--- begin ---
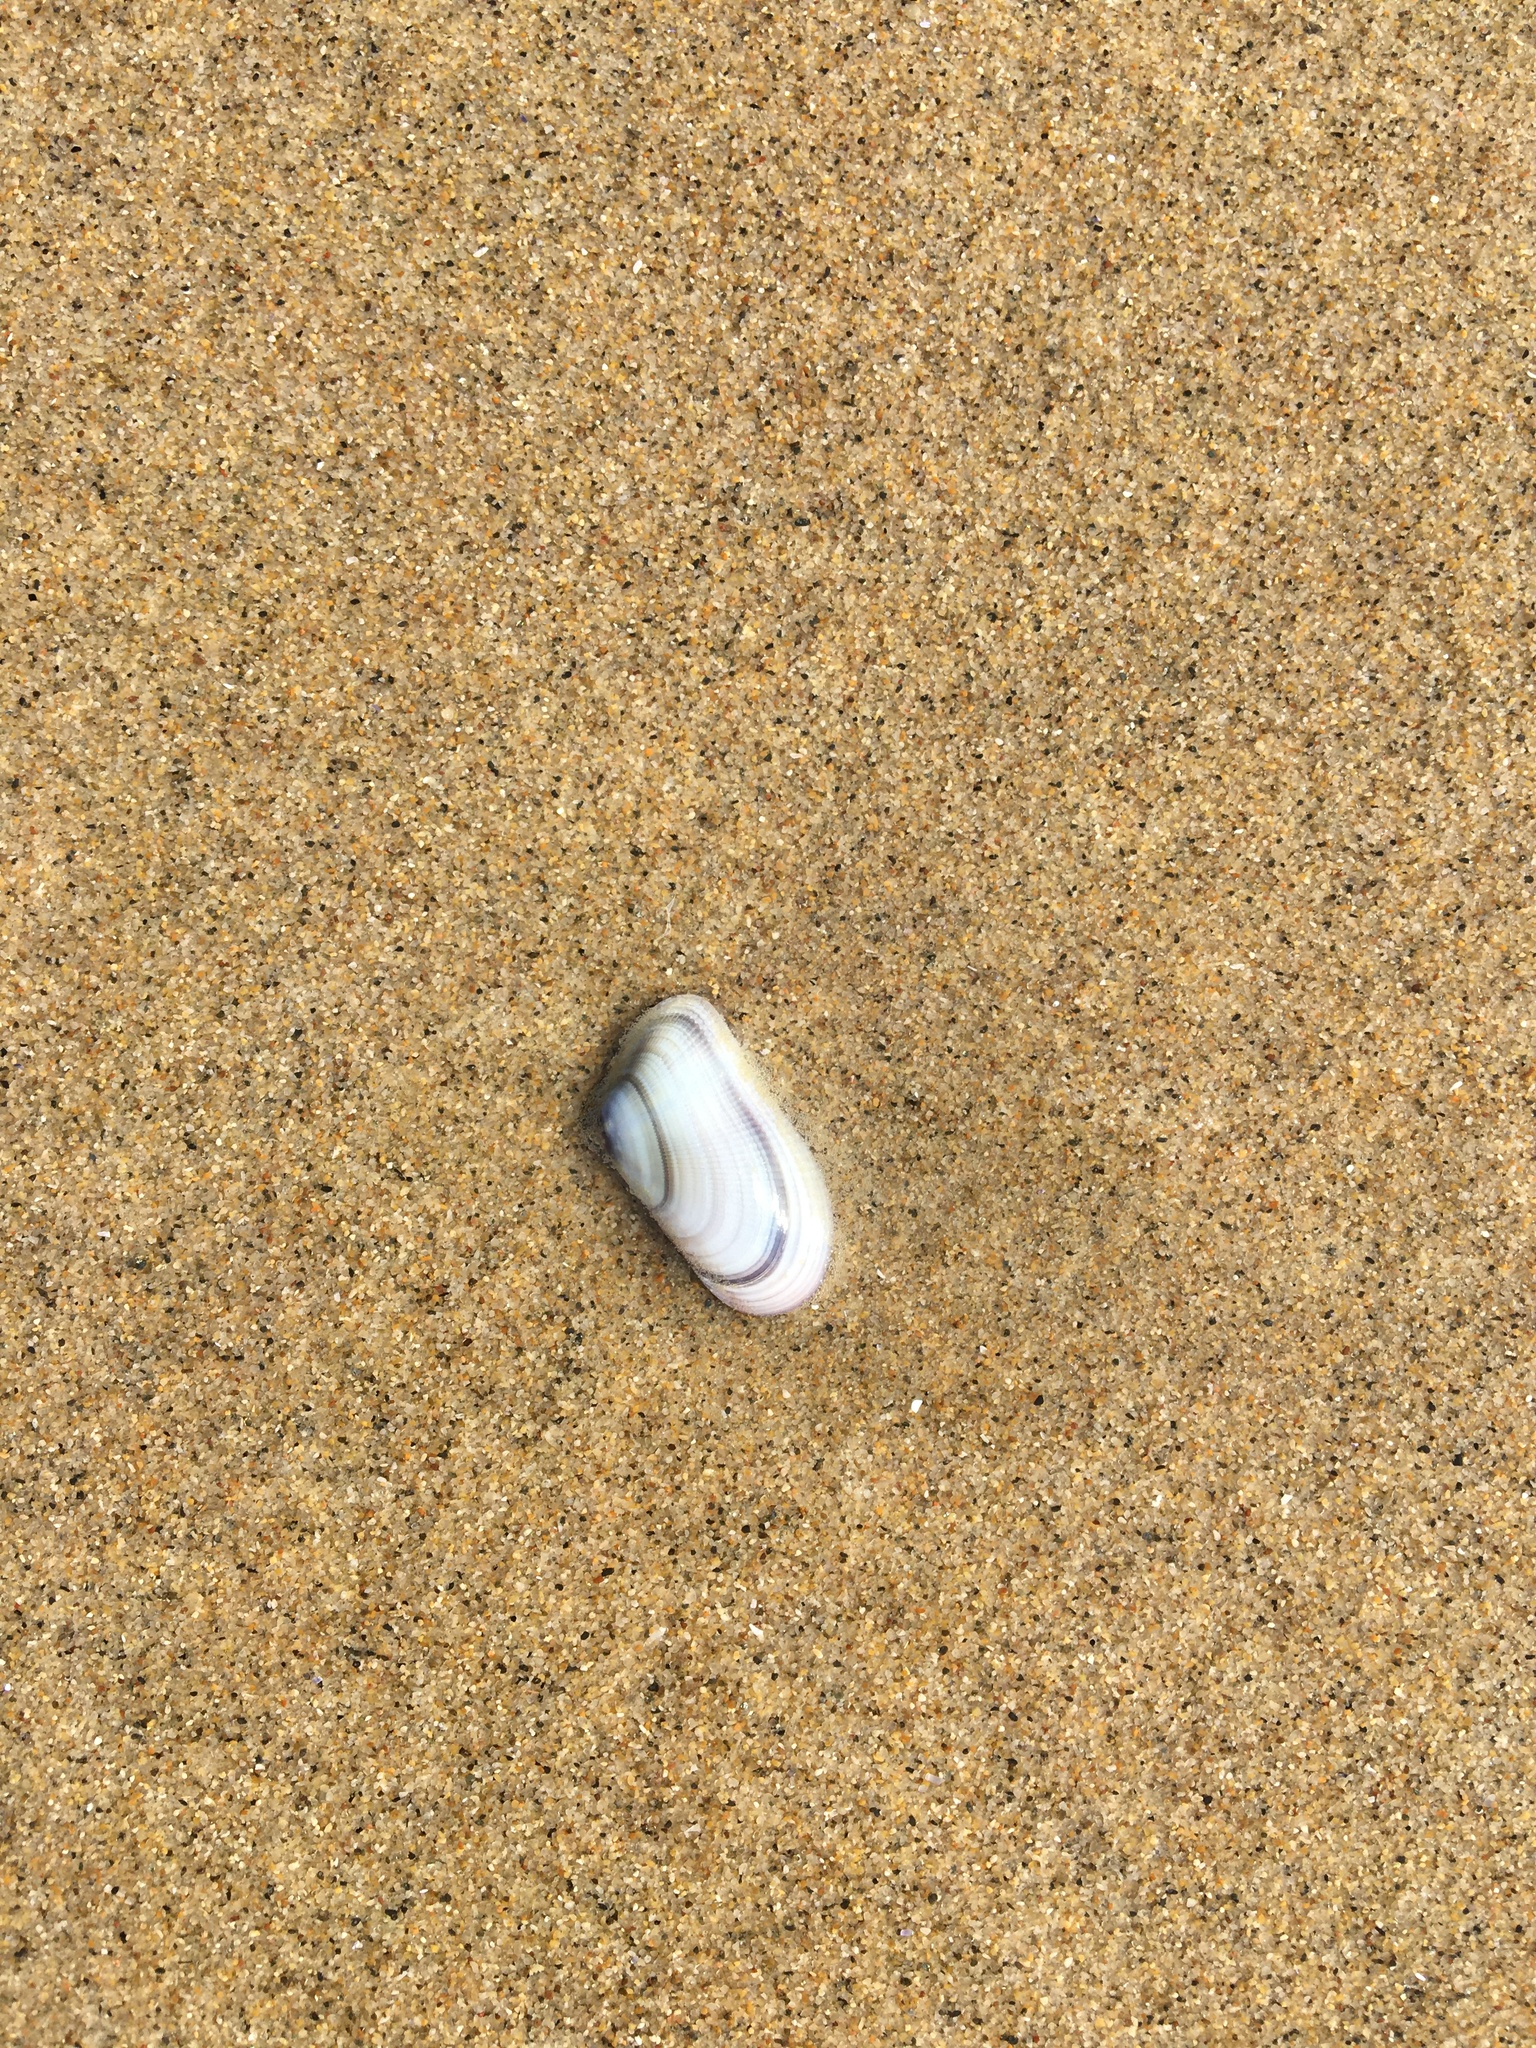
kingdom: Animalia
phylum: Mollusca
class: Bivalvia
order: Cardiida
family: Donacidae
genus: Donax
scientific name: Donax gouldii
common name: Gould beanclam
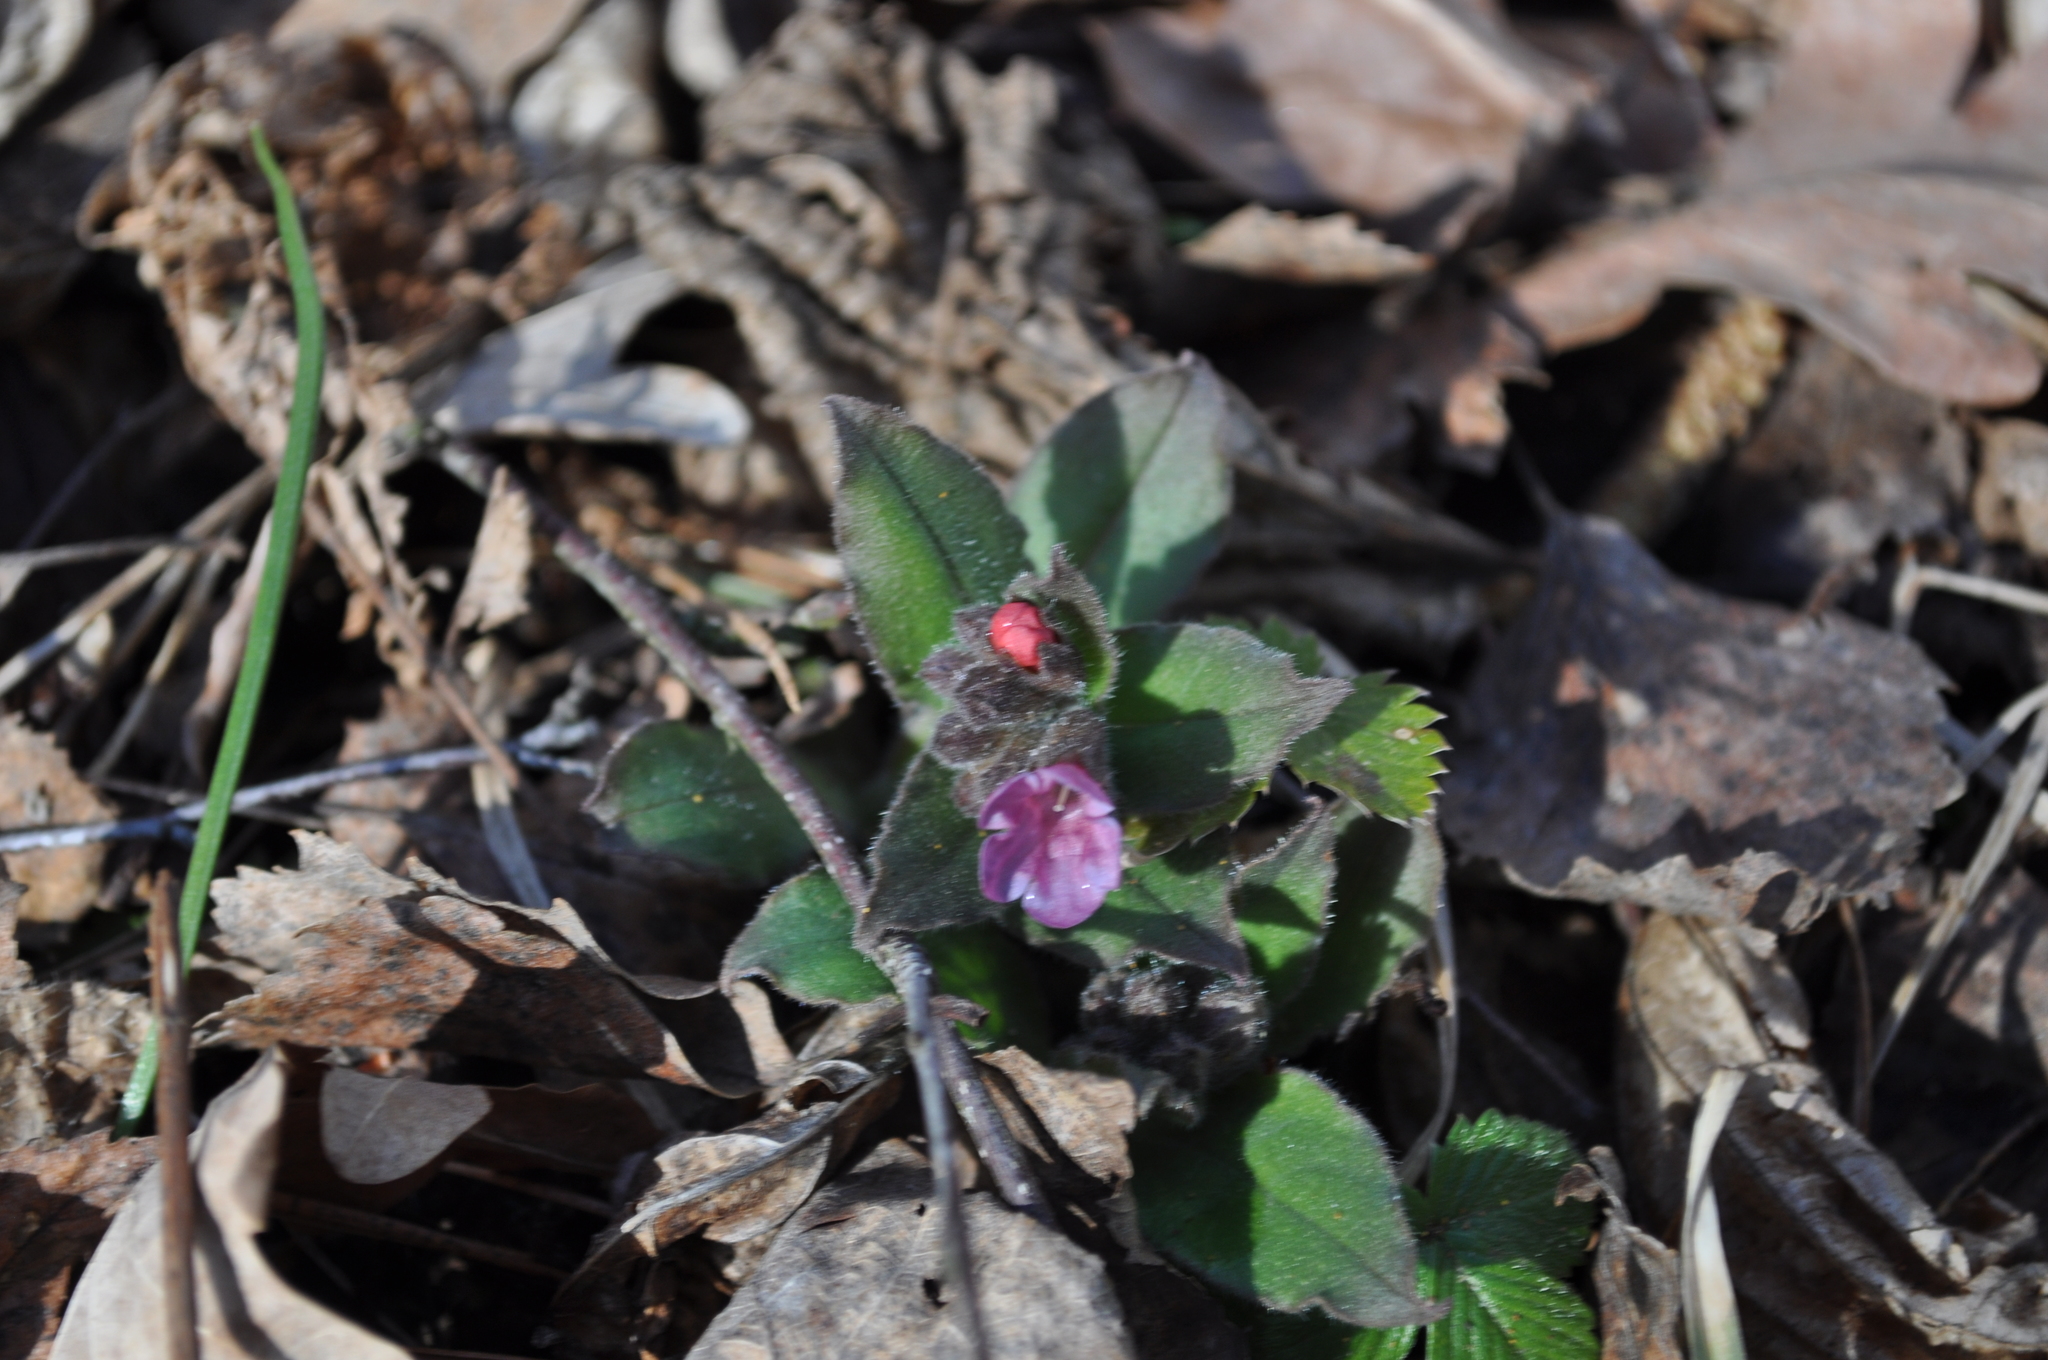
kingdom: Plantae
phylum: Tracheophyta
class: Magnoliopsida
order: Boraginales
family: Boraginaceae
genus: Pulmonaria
--- end ---
● **PROBLEM DETAILS**
Retype each line of the listing above word for word, without the pictures.

● **FULL SOLUTION**
kingdom: Animalia
phylum: Mollusca
class: Bivalvia
order: Cardiida
family: Donacidae
genus: Donax
scientific name: Donax gouldii
common name: Gould beanclam
kingdom: Plantae
phylum: Tracheophyta
class: Magnoliopsida
order: Boraginales
family: Boraginaceae
genus: Pulmonaria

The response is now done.